4. Take. Good. Notes. You have access to a wealth of knowledge. You will probably not have access to this wealth of knowledge when you leave, or at least not to the degree you do now. Write down everything you can and save it for later.
5. Invest in a good thermos. One that won’t spill on your Metro commute, is easy to wash and to carry, and keeps your coffee warm for hours. (Don’t drink coffee? Start drinking something else, because you will—more often than not—be asked to go get coffee with a superior, and you’d be a fool to say no.)
6. Never whine about your internship/work, even to other interns. You can discuss your grievances, sure, but keep it professional. If it really bothers you, bring it up your supervisor. Complaining will bleed negativity through into your work, and they will notice. Without fail, I have seen negativity get people fired or demoted with every single job I’ve ever held. Every single one. And I'm pretty sure it goes without saying that people who claim to hate their jobs don't get offered better ones (or get good references).
7. Go with your gut. No one knows you and what you want out of your life as well as you do. Screw the cookie-cutter mold that says you have to do finish your undergrad (at an expensive private college) with a 3.999 GPA and ten million awards, have a super-fantastic-awesome study abroad, go to one of exactly three prestigious DC colleges for your Masters, and take the FSO test or run for Congress the second you toss your cap into the air. Who wants that?! Not the government, that's for sure, and most other places don't either. I mean, if you want to work for a place that only hires out of 3 schools in the country, go for it. Power to you. If not, don't. Go work other jobs. Try other things. Pay off some of your loans. We all know you could barely decide which pants leg to put on first this morning—don't try to decide what you're doing with your life at 20-something, only to be filled with dread and regret at age 45 (or 35). Take the job you KNOW will be good for you, not the one someone who doesn't know a damn thing about you says you should take.

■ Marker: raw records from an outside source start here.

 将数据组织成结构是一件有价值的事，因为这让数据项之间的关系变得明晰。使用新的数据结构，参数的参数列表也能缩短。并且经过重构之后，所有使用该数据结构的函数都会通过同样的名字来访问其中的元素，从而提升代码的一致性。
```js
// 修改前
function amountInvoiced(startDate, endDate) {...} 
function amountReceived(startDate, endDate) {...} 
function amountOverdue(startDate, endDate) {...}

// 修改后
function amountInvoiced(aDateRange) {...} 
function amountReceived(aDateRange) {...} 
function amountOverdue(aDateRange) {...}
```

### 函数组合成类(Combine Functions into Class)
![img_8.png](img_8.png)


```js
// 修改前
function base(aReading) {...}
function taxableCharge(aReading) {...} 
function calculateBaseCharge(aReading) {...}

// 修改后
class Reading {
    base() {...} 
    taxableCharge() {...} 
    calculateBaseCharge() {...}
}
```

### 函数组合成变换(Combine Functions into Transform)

Okay, so that last one got a little ramble-y, but I've seen so many people make this mistake. I can't stress it enough—YOU know what the right decision for you is, not some internship coordinator who has hundreds of applications to manage. At the end of the day, people want to hire someone who did what they knew was best and made it work, rather than let someone else talk them into something. Those people won't last; conviction will. Most people are smarter than they think you are (and the people who think they're really smart, well...)
Wow, this is probably one of my last couple posts. I'm not sure when the Hinckley is finally going to kick me off this thing, but I really enjoyed doing this blog. So much so, in fact, that I may continue it independent of the Hinckley (even though I'm fairly sure only about 3 people read it, 1 of whom is my mother). Maybe I'll try it out for the summer and see how it goes. For those of you who don't know, I'm taking one last big climbing trip as a celebration of what will probably by my last summer of youthful innocence and freedom, Kerouac-style (minus the hitchhiking and bodacious women, probably). I'll be traveling with friends to climb in Kentucky, West Virginia, New Hampshire, North Carolina (surfing), Colorado, and Wyoming.
No matter what happens, though, stay strong, stay passionate, and stay just a little bit idealistic. We might just have a shot at this whole life thing if you do.